Tabei continued climbing well into her 70s, establishing herself as one of the field’s greatest achievers. Without a shred of ego.

“I did not intend to be the first woman on Everest,” she said.

In addition to climbing the tallest peaks in at least 70 countries, Tabei became the first woman to finish the “Seven Summits” — the highest peak on every continent — in 1992. She also led 44 all-women expeditions worldwide.

Even after she was diagnosed with stomach cancer in 2012, she made several notable ascents. By 2016, the disease had fully consumed her, but Tabei nonetheless led a group up Mount Fuji. Her fellow climbers on that trip were mostly young people who were affected by the Fukushima nuclear disaster.

Three months later, Tabei died at the age of 77.

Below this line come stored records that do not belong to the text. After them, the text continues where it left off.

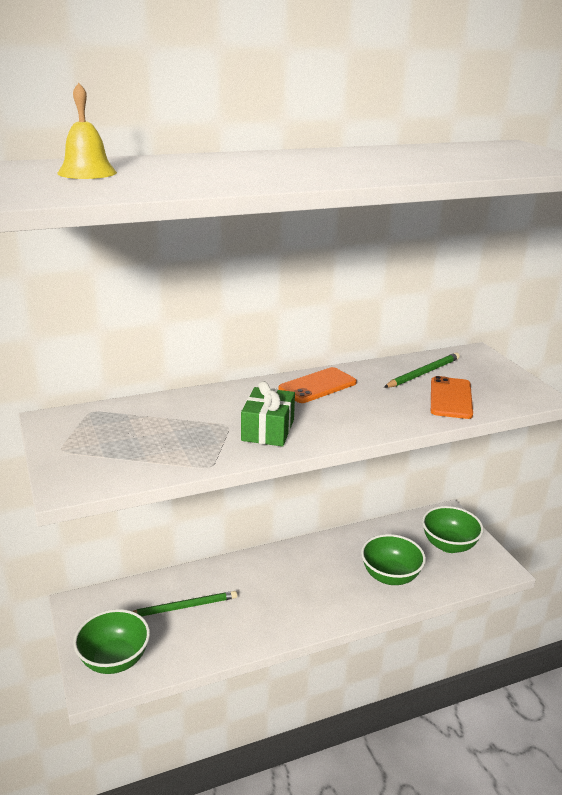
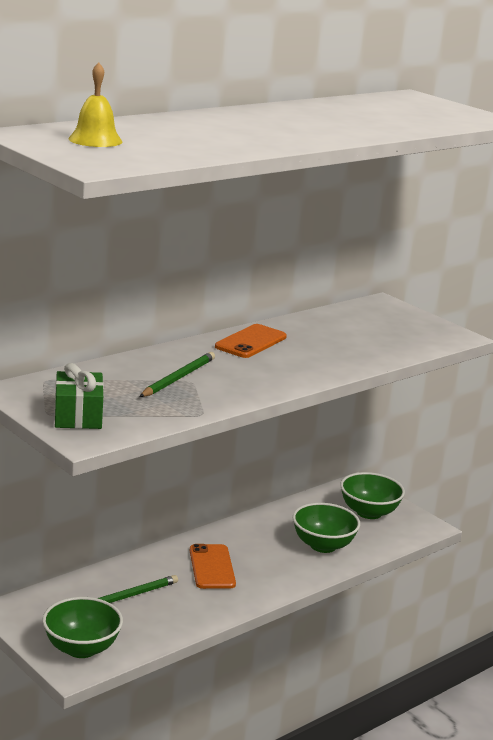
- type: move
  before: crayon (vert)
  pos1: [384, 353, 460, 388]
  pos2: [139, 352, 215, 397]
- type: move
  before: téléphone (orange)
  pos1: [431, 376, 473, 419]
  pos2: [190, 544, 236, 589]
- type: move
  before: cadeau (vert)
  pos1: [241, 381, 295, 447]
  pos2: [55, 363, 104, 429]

Her legacy was rooted in climbing, but Tabei was also an advocate for the environment and worried about the vast commercialization of Everest — one she invariably but inadvertently had spurred — and the effect it had on the mountains. In 2000, she earned a postgraduate degree in environmental science focusing on the impact by humans to the mountain.

“Everest has become too crowded,” she said in 2003. “It needs a rest now.”

But Tabei’s spirit never rested. Neither did her legacy.

Just prior to her death, she had an asteroid (6897 Tabei) named after her. Three years later, a mountain range on Pluto, Tabei Montes, was named in her honor based on the tradition of naming Plutonian mountains for “historic pioneers who crossed new horizons in the exploration of the Earth, sea and sky."

And Google commemorated what would have been Tabei’s 80th birthday in 2019 with one of Tabei’s most enduring slogans: “Do not give up. Keep on your quest.”

The enduring impact of Tabei’s quests during her incredible life live on to this day.